11.1 The Agreement shall not be binding on either party until it shall have been accepted and signed on its behalf by a person authorised thereto.

11.2 The Agreement comprises the entire Agreement between the Seller and the Purchaser in respect of the goods specified in the Schedule and no alteration, variation or amendment to or any consensual termination of the Agreement shall be of any force or effect unless recorded in writing and signed by all of the parties.

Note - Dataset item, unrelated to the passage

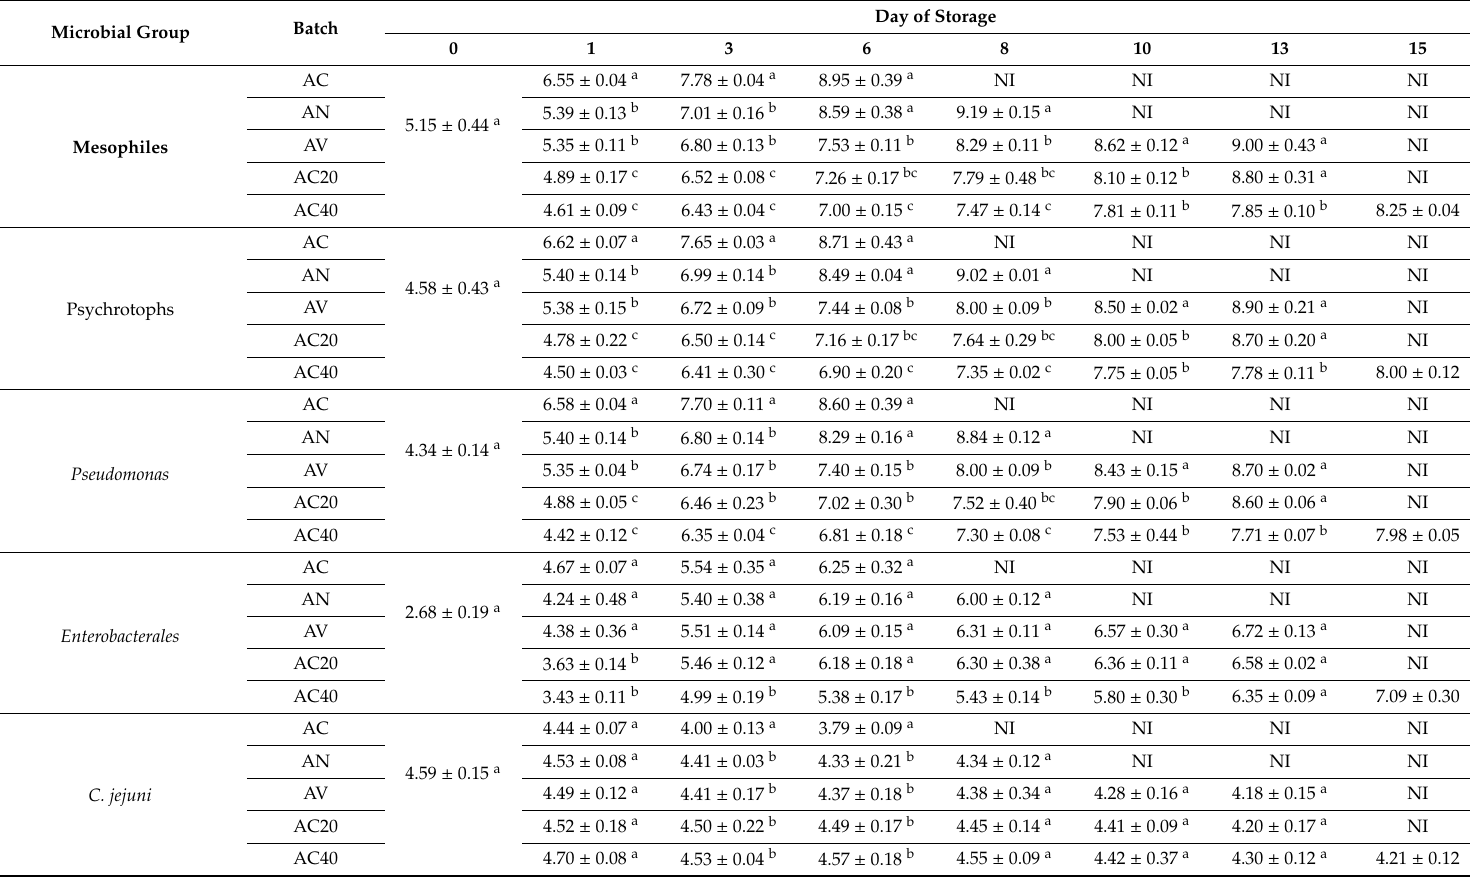
Table 3. E ff ect of di ff erent atmosphere packaging conditions on the mesophilic, psychrotrophic, Pseudomonas, Enterobacterales , and C. jejuni counts on chicken legs (log cfu / g). Microbial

11.3 No waiver, indulgence or relaxation granted by a party to another in relation to the performance of the Agreement or a breach of any obligation hereunder will be binding unless reduced to writing and will then only be binding in relation to the specific instance for which it is granted and will not prevent the subsequent enforcement of any right or obligation breached or waived/relaxed as the case may be.

11.4 No failure or delay by a party to enforce or exercise a right in terms hereof will thereby be deemed to be a waiver or abandonment thereof.

11.5 A person who is not a party to the Agreement has no rights under the Agreement to enforce or enjoy the benefit of any term.

11.6 If any provision of the Agreement shall be held to be invalid, illegal or unenforceable then, to the extent permitted by law, the validity, legality and enforceability of the remaining provisions shall not in any way be affected or impaired thereby.

11.7 The Seller shall be entitled at any time to assign its right, title and interest in, to and under the Agreement to any other party. The Purchaser shall not assign, or otherwise deal with any of its right, title and interest under the Agreement nor agree to do any such thing without the prior written consent of the Seller, which the Seller may withhold at its absolute discretion.